### TEXT FOR ANALYSIS

===============

What is 802.11ac, and how much faster than 802.11n is it?
Over the last few weeks, the first round of 802.11ac WiFi devices have started to emerge. In essence, 802.11ac is a supercharged version of 802.11n (the current WiFi standard that your smartphone and laptop probably use), offering link speeds ranging from 433 megabits-per-second (Mbps), all the way through to multiple gigabits per second. To achieve speeds that are dozens of times faster than 802.11n, 802.11ac works exclusively in the 5GHz band, uses a huge wad of bandwidth (80 or 160MHz), operates in up to eight spatial streams (MIMO), and a utilizes very fancy technology called beamforming. For more details on what 802.11ac is, and how it will eventually replace wired gigabit ethernet networking at home and in the office, read on.
How 802.11ac works
At its core, 802.11ac is essentially an updated version of 802.11n, which itself introduced some very exciting technologies that brought massive speed boosts over 802.11a and g. Whereas 802.11n had support for four spatial streams (4×4 MIMO) and a channel width of 40MHz, 802.11ac can use eight spatial streams and has channels up to 80MHz wide, which can be combined to make 160MHz channels. Even if everything else remained the same (it doesn’t), this means that 802.11n has 8x160MHz of spectral bandwidth to play with, vs. 4x40MHz — a huge difference that allows 802.11n to squeeze vast amounts of data across the airwaves.
To boost throughput further, 802.11ac also introduces 256-QAM modulation (up from 64-QAM in 802.11n), which basically squeezes 256 different signals over the same frequency by shifting/twisting each signal to a slightly different phase. In theory, this quadruples the spectral efficiency of 802.11ac over 802.11n. Spectral efficiency is a measure of how well a given wireless protocol/modulation/multiplexing technique uses the bandwidth available to it. In the 5GHz band, where channels are fairly wide (20MHz+), spectral efficiency isn’t so important; in the cellular bands, though, channels are often only 5MHz wide, which makes spectral efficiency very important.
802.11ac also introduces standardized beamforming (802.11n was non-standardized, which made interoperability an issue). Beamforming is essentially transmitting radio signals in such a way that they’re directed at a specific device. This can increase throughput (and make throughput more predictable), and also reduce power consumption. Beamforming can be done with smart antennae that physically move to track the device, or by modulating the amplitude and phase of the signals so that they destructively interfere with each other, leaving just a narrow, not-interfered beam. 802.11n uses this second method, which can be implemented by both routers and mobile devices.
Finally, 802.11ac is fully backwards compatible with 802.11n and 802.11g — so you can buy an 802.11ac router today, and it should work just fine with your older WiFi devices.
The range of 802.11ac
In theory, at the 5GHz band and using beamforming, 802.11ac should have the same or better range than 802.11n (without beamforming). The 5GHz band, due to less penetration power, doesn’t have quite the same range as 2.4GHz (802.11b/g), but that’s the trade-off we have to make: There simply isn’t enough spectral bandwidth in the massively overused 2.4GHz band to allow for 802.11ac’s gigabit-level speeds. As long as your router is well-positioned, or you have multiple routers, it shouldn’t matter a huge amount. (Personally, two 802.11n routers, placed on strategic windowsills, are more than enough to cover my massive house and gardens with a high-quality WiFi signal.)

===============

### TASK GOAL
Continue the 802.11ac article above, starting after its final sentence.

===============

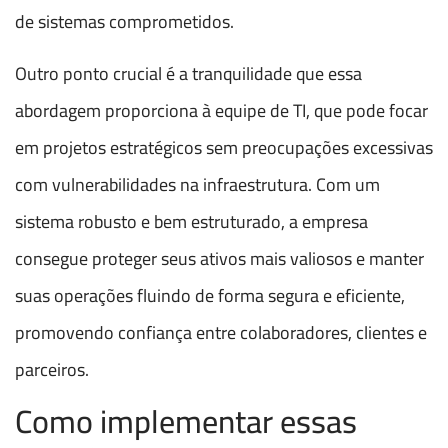
de sistemas comprometidos.
Outro ponto crucial é a tranquilidade que essa
abordagem proporciona à equipe de TI, que pode focar
em projetos estratégicos sem preocupações excessivas
com vulnerabilidades na infraestrutura. Com um
sistema robusto e bem estruturado, a empresa
consegue proteger seus ativos mais valiosos e manter
suas operações fluindo de forma segura e eficiente,
promovendo confiança entre colaboradores, clientes e
parceiros.
Como implementar essas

===============

### REPLY
As always, the more important factor will likely be the transmission power of your devices, and the quality of their antennae.
How fast is 802.11ac?
And finally, the question that’s on everyone’s lips: Just how fast is WiFi 802.11ac? As always, there are two answers: the theoretical max speed that can be achieved in the laboratory, and the practical max speed that mere mortals will receive at home, surrounded by lots of signal-attenuating obstacles.
The theoretical max speed of 802.11ac is eight 160MHz 256-QAM channels, each of which are capable of 866.7Mbps — a grand total of 6,933Mbps, or just shy of 7Gbps. That’s a transfer rate of 900 megabytes per second — more than you can squeeze down a SATA 3 link. In the real world, due to channel contention, you probably won’t get more than two or three 160MHz channels, so the max speed comes down to somewhere between 1.7Gbps and 2.5Gbps. Compare this with 802.11n’s max theoretical speed, which was 600Mbps.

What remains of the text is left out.